Pekeler empfindet die neue Situation mit maximaler Konzentration auf den Sport als kompletten Wandel. "Jetzt", sagt er, "bin ich nur noch Handballer. Mein Ziel ist es, bester Kreisläufer in Deutschland zu werden. Und ich setze alles daran, dass ich das schaffe." Sein Potenzial ist riesig: Trotz seiner Größe ist er sehr schnell auf den Beinen, fängt Bälle mit einer Hand, nutzt gnadenlos seine Höhe aus, kann in der Abwehr sowohl im Innenblock stehen als auch auf der Spitze decken. "Für mich ist Hendrik mit Patrick Wiencek einer der größten Hoffnungsträger am Kreis", sagt Heuberger. Beim Bergischen HC spielt Pekeler als erster Mann und lernt, sich auf dem Feld zu beweisen. Der Klub plant - auch passend für Pekelers Karriere - den Aufstieg, hat aber bereits einige Verluste erlitten und muss ausgerechnet wegen Pekeler Punktabzüge befürchten.

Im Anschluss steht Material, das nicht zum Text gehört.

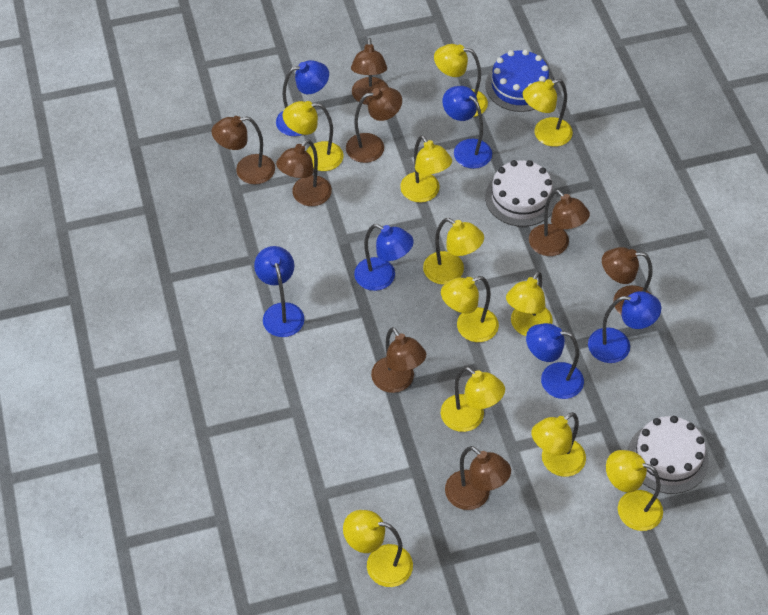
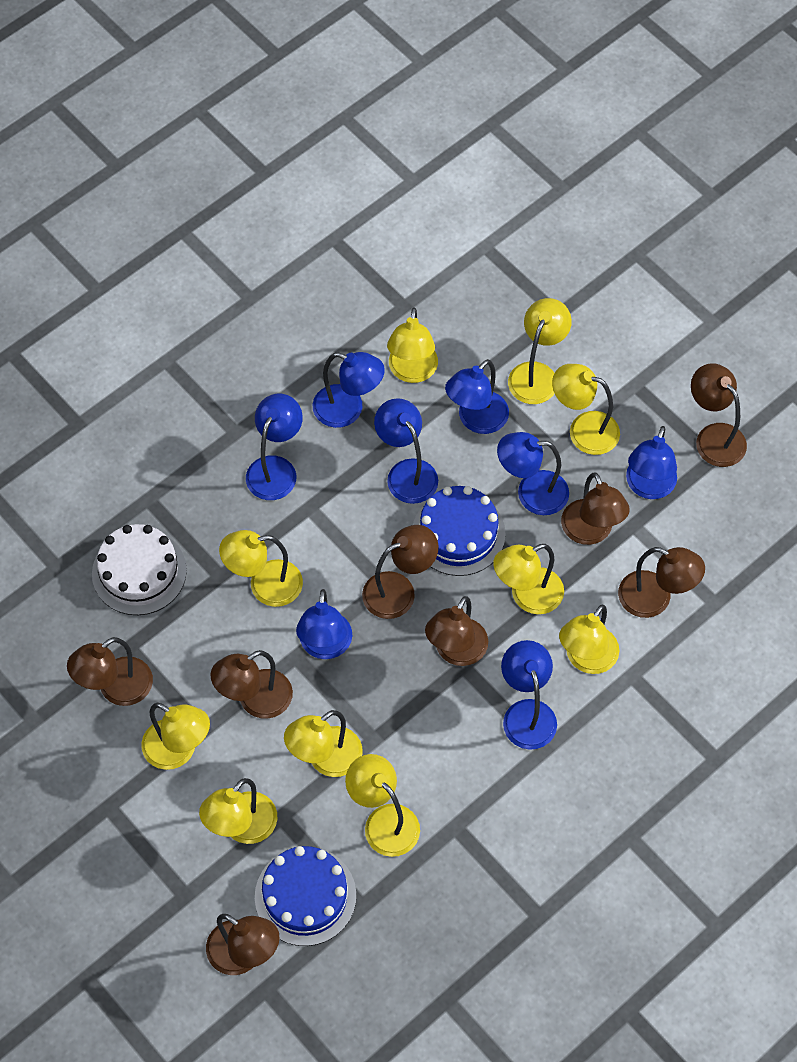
blue cake: [486,49,552,112] = 1 -> [255,846,356,946] [413,486,506,576] = 2
blue lamp: [254,246,304,337] [276,60,329,136] [354,224,414,291] [442,86,492,169] [526,323,584,399] [588,291,661,363] = 6 -> [246,394,303,500] [296,589,352,659] [313,352,385,428] [374,398,438,504] [445,359,509,434] [497,432,569,515] [501,640,557,750] [626,426,677,499] = 8
white cake: [485,160,557,227] [628,416,709,494] = 2 -> [92,524,187,615] = 1
yellow lamp: [283,101,343,171] [343,510,413,587] [400,135,452,202] [423,218,484,285] [434,44,488,117] [441,276,499,342] [441,367,505,432] [506,271,553,336] [523,79,573,147] [531,412,586,477] [606,450,663,531] = 11 -> [141,703,210,770] [199,778,277,844] [219,530,303,607] [284,710,363,777] [345,754,420,857] [387,307,438,383] [493,544,564,614] [508,298,572,404] [552,364,620,455] [559,605,619,674] = 10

"Natürlich ist mein Ziel die Nationalmannschaft. Da", sagt er, "möchte ich so schnell wie möglich Anschluss finden." Das klingt nach großen Worten, doch Pekeler wirkt nicht wie ein übermütiger Emporkömmling - seine Vergangenheit hat ihn geprägt und Demut gelehrt: "Ich kann den THW verstehen, und ich hoffe, dass ich dort noch mal eine Chance bekomme. Es ist schon traurig, dass ich den Schalter nicht gefunden habe." Mittlerweile gestaltet er aktiv seine eigene Geschichte; er weiß jetzt, wie ein Profi lebt.

Info: Drohende Punktabzüge
Wie einige andere jüngere Akteure des Zweitliga-Kaders half Hendrik Pekeler am 12. September beim Saisonstart in der Oberliga Niederrhein in der dezimierten Reserve der Bergischen Löwen aus. Beim 33:33 gegen den TuS Jahn Hiesfeld kassierte er in der Schlussminute eine berechtigte rote Karte. Diese zog für die Oberliga eine zweiwöchige Sperre nach sich - nicht jedoch für die 2. Liga, wie die Verantwortlichen des Bergischen HC glaubten und HBL-Justiziar Andreas Thiel bestätigte: Da sollte nach einer Vereinbarung aller Vereine bei der Ligatagung im Juni eine Sperre für ein Spiel reichen. Der BHC ließ Pekeler also gegen Bittenfeld (34:27), in Coburg (28:26) und gegen Frankfurt (35:30) wieder ran. Das sportlich geschlagene Trio formulierte Einsprüche, die vor dem Bundessportgericht des Deutschen Handballbundes verhandelt werden. Dem BHC droht im schlimmsten Fall der Verlust von sechs Punkten.